Shared memory write conflicts Looking for a little help...

I was wondering if anyone could help me solve a problem I’ve encountered in my CUDA code with regards to shared memory write conflicts.

Basic problem is that writes to shared memory aren’t atomic. Because of this, I sometimes get unpredictable values in my “results” array. I added the “new_i” variable so that threads potentially would never write to the same location at the same time. However, this would only be assured to work if all threads were executed 100% in parallel - which I know isn’t the actual case.

I’m thinking I can solve this more understand of warps? I’m fairly new to CUDA programming and haven’t had much experience with the concept.

Here some pseudo-code to explain my issue. It’s being launched with 256 threads per block.

__shared__ float results[256]

// Zero out results[]


for (j=0; j<100; j++)


 // Calculate valid

 if (valid)


    for(i=0; i < 256; i++)


       new_i = (i + threadIdx.x) % 256; 

      // Calculate "value"

      results [new_i] += value;





// Write results to global memory

Any help would be much appreciated. At first glance, the histogram64 SDK example might be useful.

I believe the unexpected results you’re seeing are due to race conditions in your code. As you mentioned, shared memory accesses are not atomic, so it is possible that another thread modified a particular location between reading it and writing of the incremented value (due to dynamic scheduling of warps).
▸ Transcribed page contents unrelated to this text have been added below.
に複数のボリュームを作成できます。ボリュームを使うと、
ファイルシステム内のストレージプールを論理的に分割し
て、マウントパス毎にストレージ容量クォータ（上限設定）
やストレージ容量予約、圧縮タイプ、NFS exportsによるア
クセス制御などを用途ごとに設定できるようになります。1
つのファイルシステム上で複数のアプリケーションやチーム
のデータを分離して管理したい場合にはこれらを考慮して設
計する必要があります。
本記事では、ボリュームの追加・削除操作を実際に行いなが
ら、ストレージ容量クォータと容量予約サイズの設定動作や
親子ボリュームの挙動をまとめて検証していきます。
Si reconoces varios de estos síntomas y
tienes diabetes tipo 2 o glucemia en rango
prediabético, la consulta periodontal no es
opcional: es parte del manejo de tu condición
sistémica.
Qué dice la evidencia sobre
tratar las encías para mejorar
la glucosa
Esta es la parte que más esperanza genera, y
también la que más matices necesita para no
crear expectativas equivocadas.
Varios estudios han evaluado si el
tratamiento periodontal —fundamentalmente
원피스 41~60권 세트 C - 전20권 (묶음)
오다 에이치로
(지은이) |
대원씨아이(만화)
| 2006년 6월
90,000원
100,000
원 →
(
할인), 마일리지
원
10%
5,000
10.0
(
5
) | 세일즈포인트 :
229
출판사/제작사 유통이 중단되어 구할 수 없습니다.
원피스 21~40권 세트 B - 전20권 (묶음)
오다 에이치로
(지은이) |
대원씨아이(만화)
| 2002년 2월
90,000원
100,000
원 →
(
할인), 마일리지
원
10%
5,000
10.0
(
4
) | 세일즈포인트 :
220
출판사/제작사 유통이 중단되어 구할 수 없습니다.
The best thing would be to rewrite the program to where it doesn’t have such critical sections. If that’s not viable, you’ll have to go with one of the solutions used in non-atomic histogram samples.


Are there plans to add atomic writes to shared memory in future compute versions?

We don’t comment on unreleased hardware/software :)


I guess that is the policy :( , but I have the same issue and hope you can have some atomicAdd for float point.

I read the histogram project. For a BIN_COUNT histogram, it requires BIN_COUNT * THREAD_PER_BLOCK storage. And if you have more than 1 block per multiprocessor (which is recommended to have at least 2), that put more strain to the 16KB share memory. For my problem, my “histogram” is in 3-D and it has to be in the global memory. If my problem is a true histogram, I could use atomicAdd, however, the value increment is floating point. So I need atomicAdd() in floating point.

BTW, I understand that for 8800, and your tesla line, it currently on 1.0 compute capability. I assume that is limited by hardware design and can’t be changed, right?

My application has a 3D “Histogram” also. I’ve got an 8800 GTX, so no atomicAdd for me. Tests showed that the scatter memory access pattern of the atomicAdd “histogram” would kill my overall performance anyways. I tried another version of the program that had each block determine the value of a single “bin” of the histogram, but this has O(N^2) memory reads, so it is painfully slow for large datasets.

In the end, I found it faster to copy data back from the card histogram it on the CPU, then copy the histogram back to the card and continue the rest of the application on the GPU.